HOW TO COMPLETE THIS TASK:
Give the entries below again, word for word, and leave out the images.

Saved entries
- - -

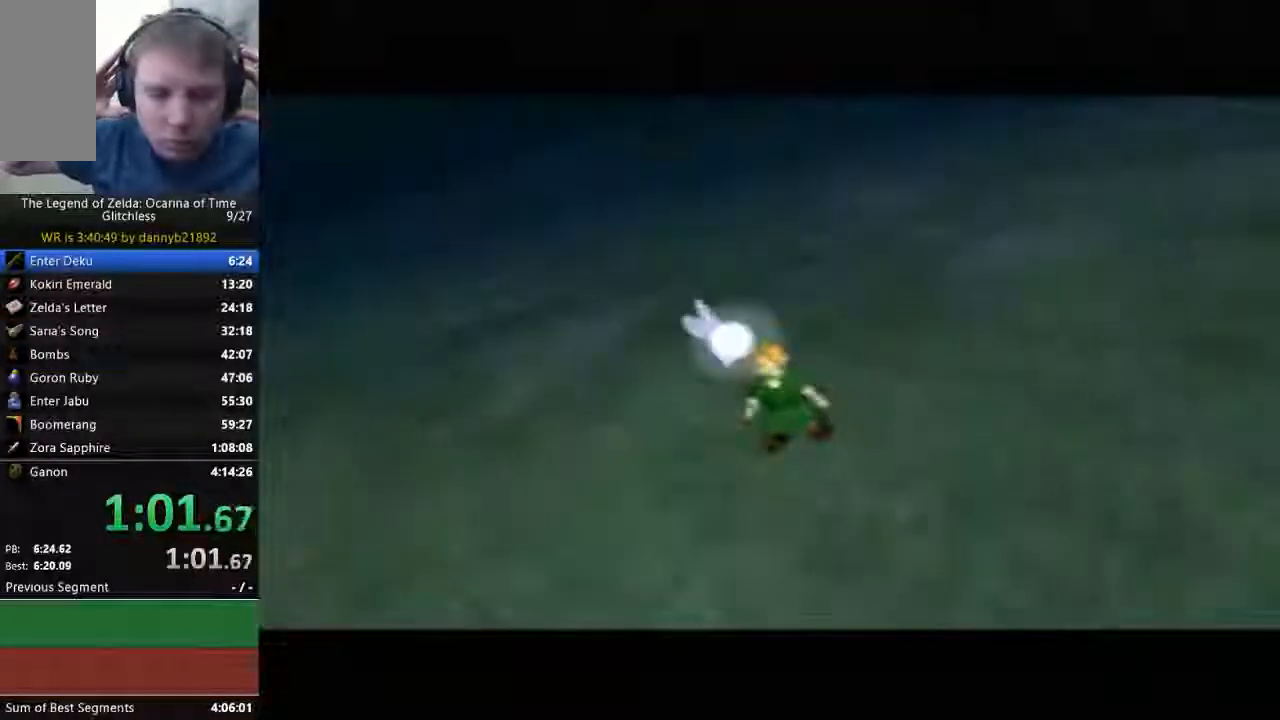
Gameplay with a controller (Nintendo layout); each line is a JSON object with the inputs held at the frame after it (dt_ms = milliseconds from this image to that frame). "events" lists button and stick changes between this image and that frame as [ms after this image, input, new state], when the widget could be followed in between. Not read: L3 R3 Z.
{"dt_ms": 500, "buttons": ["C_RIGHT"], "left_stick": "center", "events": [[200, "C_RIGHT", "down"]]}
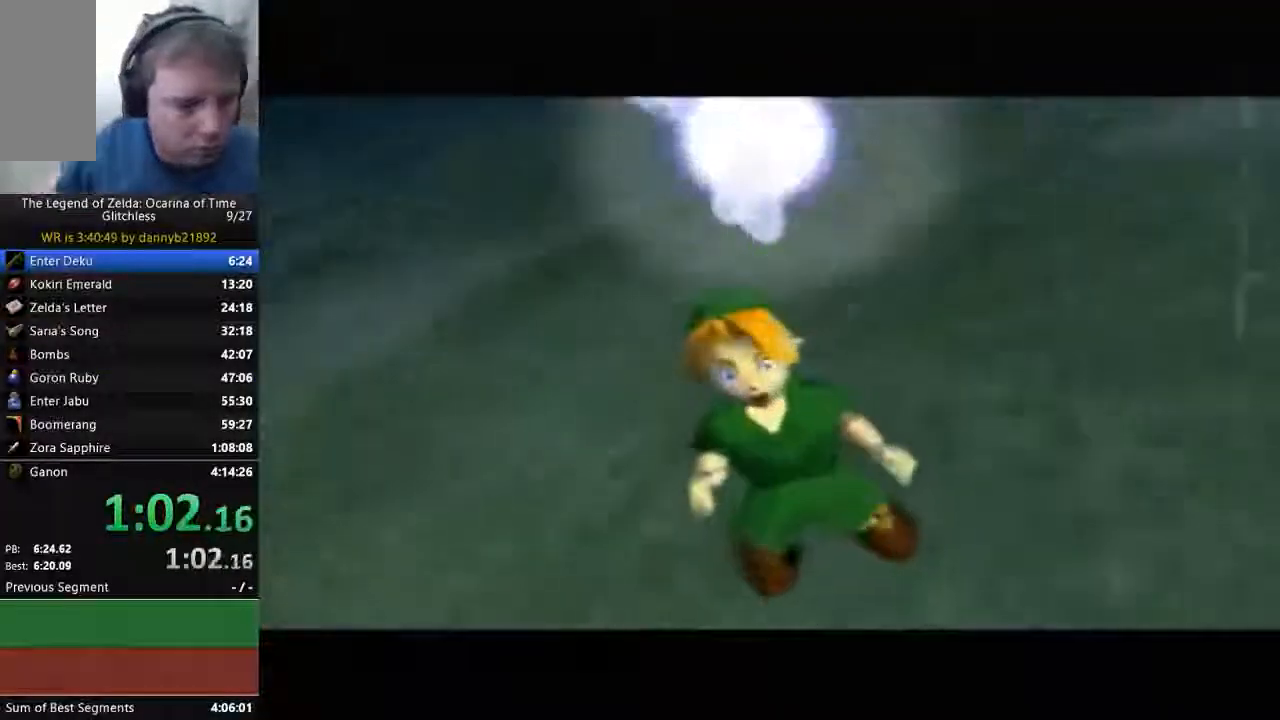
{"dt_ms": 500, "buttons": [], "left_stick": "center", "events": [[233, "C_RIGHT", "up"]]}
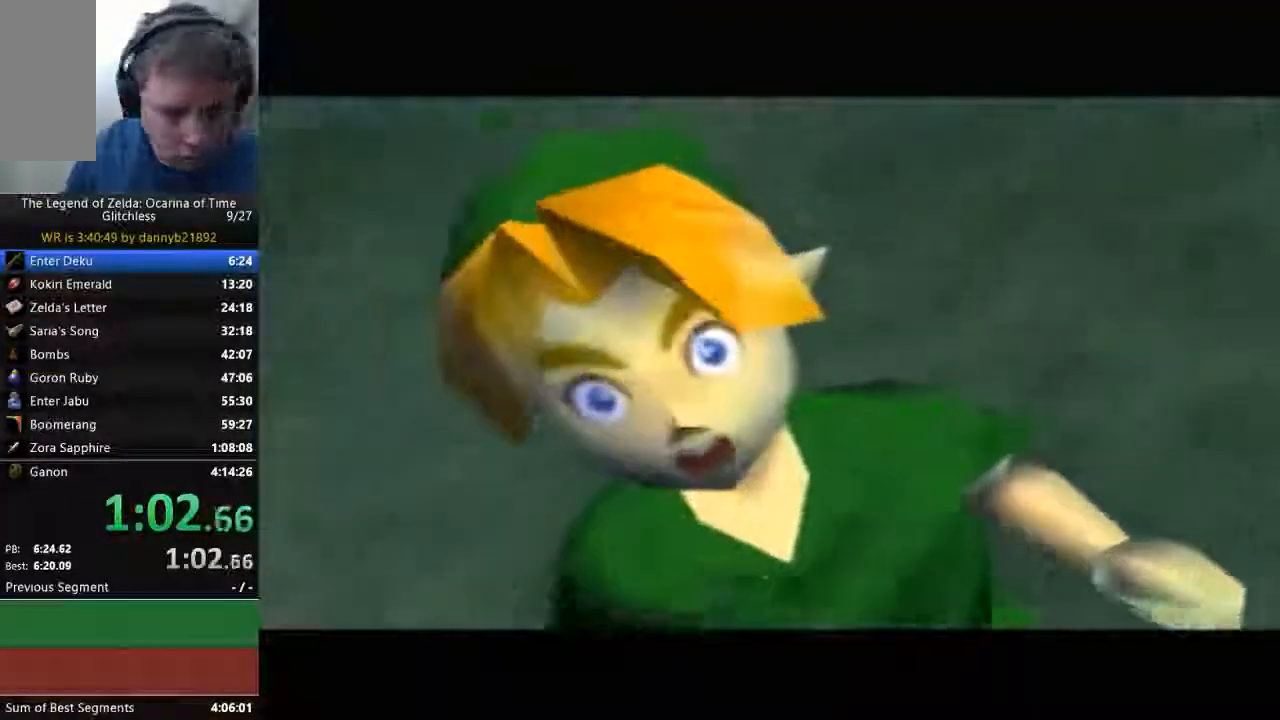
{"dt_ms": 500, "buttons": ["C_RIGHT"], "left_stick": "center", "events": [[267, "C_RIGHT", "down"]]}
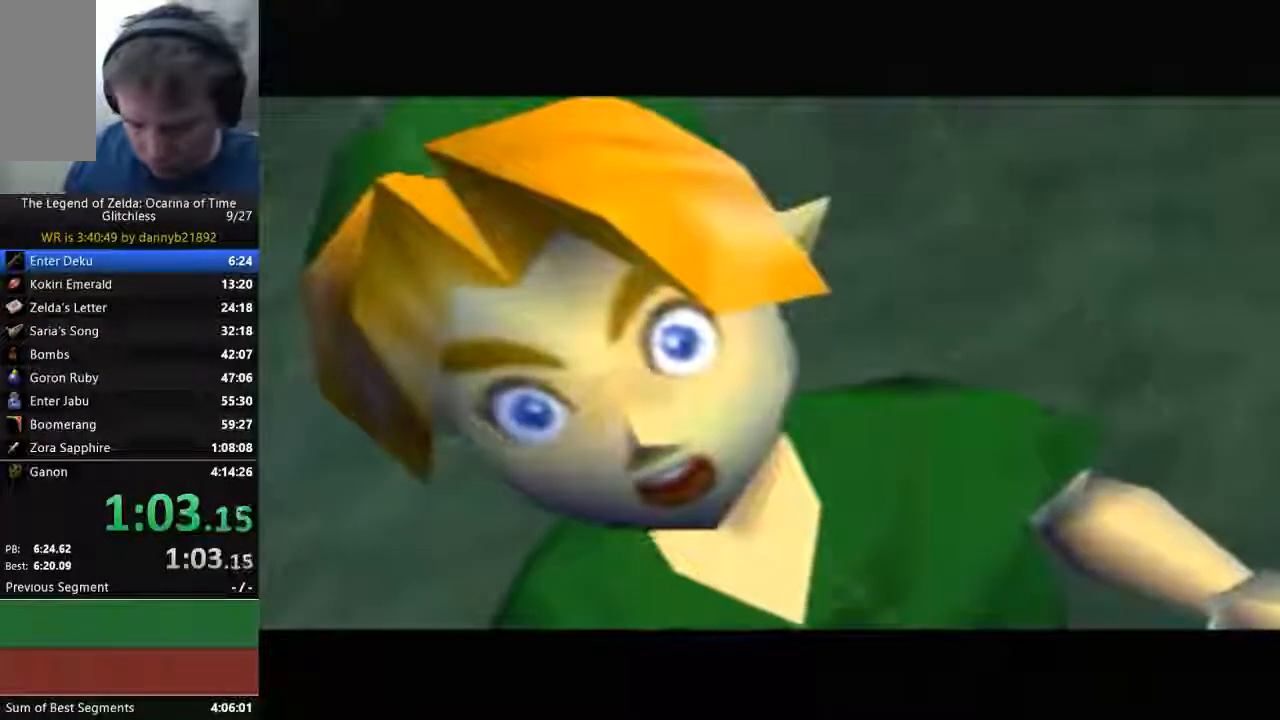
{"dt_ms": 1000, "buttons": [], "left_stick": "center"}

- - -

RESPONSE TO THIS TASK:
Gameplay with a controller (Nintendo layout); each line is a JSON object with the inputs held at the frame after it (dt_ms = milliseconds from this image to that frame). "events" lists button and stick changes between this image and that frame as [ms after this image, input, new state], when the widget could be followed in between. Not read: L3 R3 Z.
{"dt_ms": 500, "buttons": ["C_RIGHT"], "left_stick": "center", "events": [[200, "C_RIGHT", "down"]]}
{"dt_ms": 500, "buttons": [], "left_stick": "center", "events": [[233, "C_RIGHT", "up"]]}
{"dt_ms": 500, "buttons": ["C_RIGHT"], "left_stick": "center", "events": [[267, "C_RIGHT", "down"]]}
{"dt_ms": 1000, "buttons": [], "left_stick": "center"}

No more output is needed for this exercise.